### TASK TO COMPLETE
Write out the following lines word for word, keeping each character, space, and line break unchanged.

### SUPPLIED MATERIAL
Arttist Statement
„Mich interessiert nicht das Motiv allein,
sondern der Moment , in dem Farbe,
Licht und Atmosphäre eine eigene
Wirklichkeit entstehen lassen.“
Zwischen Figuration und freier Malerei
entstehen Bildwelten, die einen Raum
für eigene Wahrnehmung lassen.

### RESPONSE FOR THIS EXERCISE
Arttist Statement
„Mich interessiert nicht das Motiv allein,
sondern der Moment , in dem Farbe,
Licht und Atmosphäre eine eigene
Wirklichkeit entstehen lassen.“
Zwischen Figuration und freier Malerei
entstehen Bildwelten, die einen Raum
für eigene Wahrnehmung lassen.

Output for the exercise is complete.